- Чего вам надо? - спросила Анни-Мари.
- Только спросить о старике.
Женщина нахмурилась. Она выглядит так, будто больна, подумала Элен, лицо женщины по цвету и виду напоминало перестоявшее тесто, волосы были гладкими и сальными.
- Что еще за старик?
- Когда я была здесь в последний раз, вы рассказывали мне об убитом старике, помните?
- Нет.
- Вы сказали, что он жил в соседнем дворе.
- Не помню, - сказала Анни-Мари.
- Но вы точно рассказывали мне...
В кухне что-то упало на пол и разбилось. Анни-Мари вздрогнула, но не двинулась с места, она стояла на пороге и загораживала дорогу в дом. В прихожей были разбросаны детские игрушки, погрызенные и побитые.
- С вами все в порядке?
Анни-Мари кивнула.
- У меня дела, - сказала она.
- Вы не помните, как рассказывали мне о старике?

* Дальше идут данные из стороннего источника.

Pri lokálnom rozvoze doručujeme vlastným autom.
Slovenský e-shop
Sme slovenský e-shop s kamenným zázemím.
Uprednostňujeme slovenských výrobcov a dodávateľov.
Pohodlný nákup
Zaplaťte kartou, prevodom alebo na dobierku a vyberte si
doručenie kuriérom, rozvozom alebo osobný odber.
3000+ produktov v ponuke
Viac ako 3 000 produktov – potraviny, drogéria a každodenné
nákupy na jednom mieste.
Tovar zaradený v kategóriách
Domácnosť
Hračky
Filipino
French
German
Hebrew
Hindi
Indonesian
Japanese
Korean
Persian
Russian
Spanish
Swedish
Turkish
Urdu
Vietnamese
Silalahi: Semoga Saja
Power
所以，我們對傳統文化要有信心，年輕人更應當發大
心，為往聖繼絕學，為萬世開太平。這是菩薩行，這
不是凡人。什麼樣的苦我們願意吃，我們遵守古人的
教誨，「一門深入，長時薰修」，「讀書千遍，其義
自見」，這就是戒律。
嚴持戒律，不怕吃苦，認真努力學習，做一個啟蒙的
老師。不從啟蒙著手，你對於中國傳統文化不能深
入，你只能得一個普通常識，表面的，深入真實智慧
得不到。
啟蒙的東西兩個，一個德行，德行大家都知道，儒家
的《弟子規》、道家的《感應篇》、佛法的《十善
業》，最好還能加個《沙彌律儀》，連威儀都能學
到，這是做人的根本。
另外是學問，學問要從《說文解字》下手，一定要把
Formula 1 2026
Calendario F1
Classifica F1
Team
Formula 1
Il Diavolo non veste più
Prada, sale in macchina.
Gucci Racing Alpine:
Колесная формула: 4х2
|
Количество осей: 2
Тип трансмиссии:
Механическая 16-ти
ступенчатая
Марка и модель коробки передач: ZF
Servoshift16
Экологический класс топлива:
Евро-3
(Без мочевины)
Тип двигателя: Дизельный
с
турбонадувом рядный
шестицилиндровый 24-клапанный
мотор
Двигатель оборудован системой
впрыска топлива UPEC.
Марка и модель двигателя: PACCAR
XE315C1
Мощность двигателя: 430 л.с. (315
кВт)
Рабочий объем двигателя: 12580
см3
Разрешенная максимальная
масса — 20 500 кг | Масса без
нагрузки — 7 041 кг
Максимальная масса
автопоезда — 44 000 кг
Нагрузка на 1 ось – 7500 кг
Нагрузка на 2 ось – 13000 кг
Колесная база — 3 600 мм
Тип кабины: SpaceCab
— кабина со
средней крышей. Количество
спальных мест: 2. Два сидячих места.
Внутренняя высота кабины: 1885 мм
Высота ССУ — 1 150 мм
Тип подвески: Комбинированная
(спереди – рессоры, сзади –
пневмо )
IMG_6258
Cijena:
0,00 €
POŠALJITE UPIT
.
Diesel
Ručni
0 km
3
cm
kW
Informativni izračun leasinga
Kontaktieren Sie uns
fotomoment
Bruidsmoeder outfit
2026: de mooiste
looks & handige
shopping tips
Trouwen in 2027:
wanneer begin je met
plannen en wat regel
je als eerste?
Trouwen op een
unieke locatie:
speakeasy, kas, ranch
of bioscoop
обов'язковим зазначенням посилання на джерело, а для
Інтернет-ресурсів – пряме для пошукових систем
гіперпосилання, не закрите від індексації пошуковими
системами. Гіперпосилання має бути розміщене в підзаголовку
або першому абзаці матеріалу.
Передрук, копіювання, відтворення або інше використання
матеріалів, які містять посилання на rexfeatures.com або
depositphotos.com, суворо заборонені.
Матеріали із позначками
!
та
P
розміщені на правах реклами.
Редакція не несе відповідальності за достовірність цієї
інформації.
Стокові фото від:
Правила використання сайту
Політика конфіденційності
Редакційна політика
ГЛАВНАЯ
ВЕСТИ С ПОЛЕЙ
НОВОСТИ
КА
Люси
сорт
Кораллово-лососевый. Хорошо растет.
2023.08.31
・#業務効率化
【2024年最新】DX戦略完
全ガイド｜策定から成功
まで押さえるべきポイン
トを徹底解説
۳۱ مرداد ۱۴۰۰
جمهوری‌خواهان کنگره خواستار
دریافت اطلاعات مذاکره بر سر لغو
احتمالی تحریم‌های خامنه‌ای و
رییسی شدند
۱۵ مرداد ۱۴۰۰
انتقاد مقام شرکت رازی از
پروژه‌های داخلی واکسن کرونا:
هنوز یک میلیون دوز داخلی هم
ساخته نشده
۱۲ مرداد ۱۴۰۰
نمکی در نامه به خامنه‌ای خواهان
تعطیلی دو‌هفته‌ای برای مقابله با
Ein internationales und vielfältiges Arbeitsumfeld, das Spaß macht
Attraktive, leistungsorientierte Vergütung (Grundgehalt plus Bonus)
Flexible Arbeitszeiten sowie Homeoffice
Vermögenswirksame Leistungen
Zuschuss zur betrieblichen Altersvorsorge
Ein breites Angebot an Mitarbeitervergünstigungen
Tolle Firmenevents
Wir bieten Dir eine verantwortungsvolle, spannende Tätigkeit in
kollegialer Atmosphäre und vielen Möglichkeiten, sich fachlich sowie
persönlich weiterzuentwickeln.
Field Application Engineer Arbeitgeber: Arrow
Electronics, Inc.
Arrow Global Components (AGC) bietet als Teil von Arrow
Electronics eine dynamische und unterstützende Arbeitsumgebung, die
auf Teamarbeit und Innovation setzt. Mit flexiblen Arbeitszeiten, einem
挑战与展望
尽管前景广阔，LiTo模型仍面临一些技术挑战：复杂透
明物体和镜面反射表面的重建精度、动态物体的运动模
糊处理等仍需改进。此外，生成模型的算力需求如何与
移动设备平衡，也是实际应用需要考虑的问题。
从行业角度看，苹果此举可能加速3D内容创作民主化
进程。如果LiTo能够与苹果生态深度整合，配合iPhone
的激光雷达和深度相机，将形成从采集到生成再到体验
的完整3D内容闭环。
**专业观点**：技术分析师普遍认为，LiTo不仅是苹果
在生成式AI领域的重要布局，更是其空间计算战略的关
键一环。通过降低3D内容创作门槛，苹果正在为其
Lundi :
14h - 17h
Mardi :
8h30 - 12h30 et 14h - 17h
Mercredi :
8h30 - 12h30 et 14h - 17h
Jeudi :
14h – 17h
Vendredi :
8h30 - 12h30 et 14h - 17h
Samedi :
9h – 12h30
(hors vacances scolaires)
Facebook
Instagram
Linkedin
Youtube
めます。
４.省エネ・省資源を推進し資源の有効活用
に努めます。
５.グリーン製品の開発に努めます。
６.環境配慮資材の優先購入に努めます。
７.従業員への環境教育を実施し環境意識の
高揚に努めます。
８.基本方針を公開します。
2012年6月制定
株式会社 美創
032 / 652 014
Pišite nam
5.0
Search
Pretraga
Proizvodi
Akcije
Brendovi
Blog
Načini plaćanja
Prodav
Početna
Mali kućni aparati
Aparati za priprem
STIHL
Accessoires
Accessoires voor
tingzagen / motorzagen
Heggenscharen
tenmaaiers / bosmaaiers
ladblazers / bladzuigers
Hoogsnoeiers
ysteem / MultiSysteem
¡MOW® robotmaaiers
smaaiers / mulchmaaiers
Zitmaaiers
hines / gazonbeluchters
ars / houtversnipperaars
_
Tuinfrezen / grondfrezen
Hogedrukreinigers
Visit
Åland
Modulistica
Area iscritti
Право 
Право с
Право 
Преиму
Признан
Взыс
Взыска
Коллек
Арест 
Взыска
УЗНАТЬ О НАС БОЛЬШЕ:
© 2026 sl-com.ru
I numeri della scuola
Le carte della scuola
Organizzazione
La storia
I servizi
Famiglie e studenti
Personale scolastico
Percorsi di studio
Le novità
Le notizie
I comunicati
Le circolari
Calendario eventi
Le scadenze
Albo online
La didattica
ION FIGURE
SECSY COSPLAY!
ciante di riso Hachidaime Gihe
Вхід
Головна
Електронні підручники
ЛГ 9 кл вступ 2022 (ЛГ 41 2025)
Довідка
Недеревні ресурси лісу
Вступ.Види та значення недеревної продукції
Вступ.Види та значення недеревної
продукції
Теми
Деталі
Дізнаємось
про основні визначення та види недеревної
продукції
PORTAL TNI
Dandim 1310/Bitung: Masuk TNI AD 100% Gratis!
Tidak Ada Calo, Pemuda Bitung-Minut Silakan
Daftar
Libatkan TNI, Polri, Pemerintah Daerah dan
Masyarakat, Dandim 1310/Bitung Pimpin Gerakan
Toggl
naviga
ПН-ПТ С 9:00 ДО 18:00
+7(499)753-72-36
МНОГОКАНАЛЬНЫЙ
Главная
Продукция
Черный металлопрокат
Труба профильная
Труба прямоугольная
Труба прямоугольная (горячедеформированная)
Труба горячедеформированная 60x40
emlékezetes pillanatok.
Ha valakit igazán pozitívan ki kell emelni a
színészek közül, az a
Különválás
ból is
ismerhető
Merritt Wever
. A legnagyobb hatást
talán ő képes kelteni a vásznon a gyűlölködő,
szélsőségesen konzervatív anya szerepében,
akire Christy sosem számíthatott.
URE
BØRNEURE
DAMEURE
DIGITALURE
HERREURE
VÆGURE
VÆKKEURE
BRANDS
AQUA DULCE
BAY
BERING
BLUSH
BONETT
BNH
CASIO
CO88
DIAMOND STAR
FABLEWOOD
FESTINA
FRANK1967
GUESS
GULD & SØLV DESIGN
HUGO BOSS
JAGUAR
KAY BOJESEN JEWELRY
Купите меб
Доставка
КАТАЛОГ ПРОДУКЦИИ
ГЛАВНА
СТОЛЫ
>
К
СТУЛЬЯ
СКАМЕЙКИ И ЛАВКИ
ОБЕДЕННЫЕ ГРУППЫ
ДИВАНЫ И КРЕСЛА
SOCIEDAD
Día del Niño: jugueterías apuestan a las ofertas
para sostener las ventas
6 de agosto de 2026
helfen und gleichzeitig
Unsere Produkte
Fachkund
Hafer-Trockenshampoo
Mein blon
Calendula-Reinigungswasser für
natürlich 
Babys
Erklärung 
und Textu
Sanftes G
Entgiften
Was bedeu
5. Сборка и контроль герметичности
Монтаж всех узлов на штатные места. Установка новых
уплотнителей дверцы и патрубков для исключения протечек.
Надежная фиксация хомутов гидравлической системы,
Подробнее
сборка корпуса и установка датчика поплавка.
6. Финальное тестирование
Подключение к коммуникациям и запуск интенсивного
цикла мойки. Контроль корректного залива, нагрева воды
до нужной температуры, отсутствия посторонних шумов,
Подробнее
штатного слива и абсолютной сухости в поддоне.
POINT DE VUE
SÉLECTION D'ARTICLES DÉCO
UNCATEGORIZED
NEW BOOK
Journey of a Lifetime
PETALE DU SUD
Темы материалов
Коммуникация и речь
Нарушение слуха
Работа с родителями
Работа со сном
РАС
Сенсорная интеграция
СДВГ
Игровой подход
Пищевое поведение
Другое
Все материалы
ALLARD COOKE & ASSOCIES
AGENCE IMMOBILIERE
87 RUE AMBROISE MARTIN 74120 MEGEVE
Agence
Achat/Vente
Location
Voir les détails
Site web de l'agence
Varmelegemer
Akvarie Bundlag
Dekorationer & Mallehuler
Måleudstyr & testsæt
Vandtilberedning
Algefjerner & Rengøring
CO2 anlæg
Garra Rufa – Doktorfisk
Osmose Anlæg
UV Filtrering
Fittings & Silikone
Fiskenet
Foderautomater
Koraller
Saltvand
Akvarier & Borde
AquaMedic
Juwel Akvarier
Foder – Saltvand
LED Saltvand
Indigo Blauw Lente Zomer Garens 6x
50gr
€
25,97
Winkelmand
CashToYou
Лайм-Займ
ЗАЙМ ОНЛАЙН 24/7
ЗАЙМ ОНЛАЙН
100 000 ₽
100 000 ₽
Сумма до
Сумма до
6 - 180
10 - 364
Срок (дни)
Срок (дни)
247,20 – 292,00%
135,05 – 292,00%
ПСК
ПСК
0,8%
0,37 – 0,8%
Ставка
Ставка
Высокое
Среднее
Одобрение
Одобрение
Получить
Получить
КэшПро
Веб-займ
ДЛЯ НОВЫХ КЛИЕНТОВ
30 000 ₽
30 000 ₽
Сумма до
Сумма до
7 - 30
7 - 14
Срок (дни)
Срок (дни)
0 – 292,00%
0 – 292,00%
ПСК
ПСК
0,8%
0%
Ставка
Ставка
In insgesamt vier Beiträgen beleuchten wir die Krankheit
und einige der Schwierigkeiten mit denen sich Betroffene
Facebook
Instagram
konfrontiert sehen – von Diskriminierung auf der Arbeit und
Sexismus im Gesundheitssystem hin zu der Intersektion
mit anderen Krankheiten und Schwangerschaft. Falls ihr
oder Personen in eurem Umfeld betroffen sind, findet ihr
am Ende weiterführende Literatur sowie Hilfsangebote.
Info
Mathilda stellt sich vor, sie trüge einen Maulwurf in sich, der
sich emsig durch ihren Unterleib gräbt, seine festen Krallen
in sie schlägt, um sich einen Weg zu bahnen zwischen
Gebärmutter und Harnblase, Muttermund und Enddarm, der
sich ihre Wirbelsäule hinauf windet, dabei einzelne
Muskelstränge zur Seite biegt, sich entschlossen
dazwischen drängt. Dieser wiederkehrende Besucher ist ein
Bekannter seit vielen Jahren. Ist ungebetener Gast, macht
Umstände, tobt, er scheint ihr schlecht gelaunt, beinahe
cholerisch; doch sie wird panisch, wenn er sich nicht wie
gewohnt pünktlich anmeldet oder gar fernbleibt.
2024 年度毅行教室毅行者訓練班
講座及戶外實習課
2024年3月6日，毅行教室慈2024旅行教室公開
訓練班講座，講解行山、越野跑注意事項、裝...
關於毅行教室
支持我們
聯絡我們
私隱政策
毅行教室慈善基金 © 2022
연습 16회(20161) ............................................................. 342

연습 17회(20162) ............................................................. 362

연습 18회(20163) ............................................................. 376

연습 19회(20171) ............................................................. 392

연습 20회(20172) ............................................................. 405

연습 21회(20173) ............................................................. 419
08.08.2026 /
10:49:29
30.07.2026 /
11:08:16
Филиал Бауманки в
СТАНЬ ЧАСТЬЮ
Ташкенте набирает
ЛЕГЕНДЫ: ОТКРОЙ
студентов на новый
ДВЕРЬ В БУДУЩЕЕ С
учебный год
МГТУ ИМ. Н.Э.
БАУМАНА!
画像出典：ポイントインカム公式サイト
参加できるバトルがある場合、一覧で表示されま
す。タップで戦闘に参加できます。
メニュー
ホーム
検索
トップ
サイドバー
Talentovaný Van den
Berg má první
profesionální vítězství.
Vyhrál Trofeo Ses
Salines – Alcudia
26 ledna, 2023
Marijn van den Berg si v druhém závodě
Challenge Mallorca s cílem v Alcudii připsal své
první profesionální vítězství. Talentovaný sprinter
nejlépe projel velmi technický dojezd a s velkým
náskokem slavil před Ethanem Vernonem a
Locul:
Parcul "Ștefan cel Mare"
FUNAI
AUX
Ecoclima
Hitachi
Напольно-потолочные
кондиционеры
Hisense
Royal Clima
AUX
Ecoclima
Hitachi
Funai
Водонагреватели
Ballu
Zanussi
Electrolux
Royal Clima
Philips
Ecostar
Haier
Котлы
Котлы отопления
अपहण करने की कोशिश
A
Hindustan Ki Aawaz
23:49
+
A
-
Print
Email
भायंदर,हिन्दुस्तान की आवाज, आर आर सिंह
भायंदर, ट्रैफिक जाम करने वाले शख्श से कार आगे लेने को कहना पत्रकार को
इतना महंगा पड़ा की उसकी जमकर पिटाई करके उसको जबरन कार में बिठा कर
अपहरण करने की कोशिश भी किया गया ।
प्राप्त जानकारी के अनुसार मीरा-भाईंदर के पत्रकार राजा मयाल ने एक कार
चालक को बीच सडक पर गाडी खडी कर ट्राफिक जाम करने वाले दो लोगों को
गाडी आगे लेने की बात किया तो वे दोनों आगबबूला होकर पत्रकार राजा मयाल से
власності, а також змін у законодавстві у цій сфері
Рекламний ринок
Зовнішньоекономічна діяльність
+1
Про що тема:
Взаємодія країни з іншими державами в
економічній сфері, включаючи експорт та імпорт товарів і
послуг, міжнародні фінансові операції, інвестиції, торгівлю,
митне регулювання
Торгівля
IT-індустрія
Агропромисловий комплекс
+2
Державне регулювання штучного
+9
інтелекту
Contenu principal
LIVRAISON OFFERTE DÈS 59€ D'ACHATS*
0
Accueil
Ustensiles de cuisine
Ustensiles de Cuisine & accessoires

- Должно быть вы неправильно поняли, - ответила Анни-Мари, затем понизила голос: - Вы не должны были приходить. Все знают.
- Что знают?
Женщина задрожала.
- Вы не поняли, нет? Думаете, люди не замечают?
- О чем вы? Я только спросила...
- Я ничего не знаю, - повторила Анни-Мари. - Чего бы я ни говорила, я соврала.
- Ну, в любом случае, благодарю, - сказала Элен, сбитая с толку глухими намеками Анни-Мари. Почти в тот же миг, как она повернулась спиной к двери, она услышала щелчок замка.
Разговор был не единственным разочарованием в это утро. Она вернулась на улицу с магазинами и посетила супермаркет, о котором рассказывала Джози. Там она спросила об уборных и о недавней истории. Супермаркет всего месяц назад перешел в другие руки, и новый хозяин, неразговорчивый пакистанец, утверждал, что ничего не знает о том, когда и почему были закрыты уборные. Задавая вопросы, она почувствовала, что прочие посетители магазина внимательно ее рассматривают, она чувствовала себя отверженной. Это ощущение усилилось, когда, покинув супермаркет, она увидела Джози, выходящую из прачечной самообслуживания, Элен окликнула ее, но женщина только прибавила шагу и нырнула в лабиринт проходов. Элен двинулась за ней, однако быстро потеряла из виду.
Почти до слез расстроенная, она стояла среди раскуроченных мусорных мешков и чувствовала, как накатывает волна презрения к собственной глупости. Она чужая здесь, ведь так? Сколько раз она критиковала других за самонадеянность: они утверждали, что понимают людей, которых разглядывали только издалека. И вот теперь она совершила тот же самый проступок, пришла сюда со своим фотоаппаратом и своими вопросами, используя жизнь и смерть этих людей как материал для разговора на вечеринке. Она не винила Анни-Мари за то, что женщина отвернулась от нее, заслуживала ли она лучшего?